A coalition of Epic Games, Spotify, Basecamp, Deezer, Blix, Blockchain, Tile, Match Group, and several others have teamed up to form a formidable legal front that will force Apple to change some of its App Store policies. The new group is called Coalition for App Fairness and it seeks to represent thousands of app developers who are offended by Apple’s app store regulations.
Coalition for App Fairness was registered as a nonprofit organization in Washington DC and Brussels, and other members of the group include the European Publishers Council, Protonmail, and News Media Europe, and other firms from around the world.
The group said they created the coalition because judging from the myriad of lawsuits instituted against Apple over its irritable Apple Store policies, there is little to no hope that the tech giant will ever condescend to accommodate the demands of its global customers.
“While it’s great that we have the big names like Epic and Spotify in the group, we’re not speaking just for them,” said Sarah Maxwell, a former worker at Blockchain.
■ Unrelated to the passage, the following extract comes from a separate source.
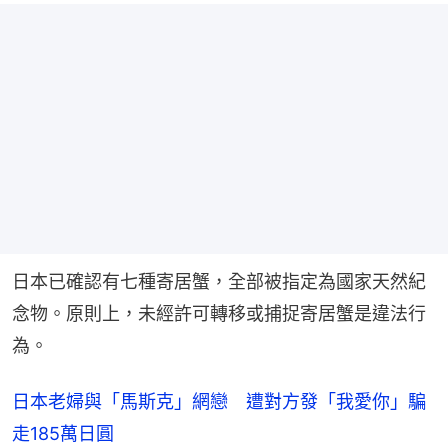
日本已確認有七種寄居蟹，全部被指定為國家天然紀
念物。原則上，未經許可轉移或捕捉寄居蟹是違法行
為。
日本老婦與「馬斯克」網戀 遭對方發「我愛你」騙
走185萬日圓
Even before the disgruntled firms came together to wage a common war against Apple, many of the parties had been fighting independently against the tech giant through the law courts. Spotify had filed an antitrust lawsuit in the European Union; and Epic Games, creator of Fortnite which was removed recently from the App Store, has filed a lawsuit against the company at a federal court in California.
Basecamp also accused Apple of limiting the updates to its Hey email app, and Blix alleged that the tech giant stole its idea for anonymous email sign-in and then removed it from the store.
One of the major grouses that the aggrieved coalition has against Apple’s App Store is its 30% cut from in-app purchases. However, the Coalition for App Fairness listed 10 demands it intends to pursue against Apple in the law courts, and some of these include not forcing developers to use App Store’s payment system, giving developers insider access to technical data that only Apple can access, and not demanding that developers use App Store exclusively.
“No developer should be required to pay unfair, unreasonable or discriminatory fees or revenue shares,” the coalition said as part of the “10 Store Principles” they will be pursuing against Apple.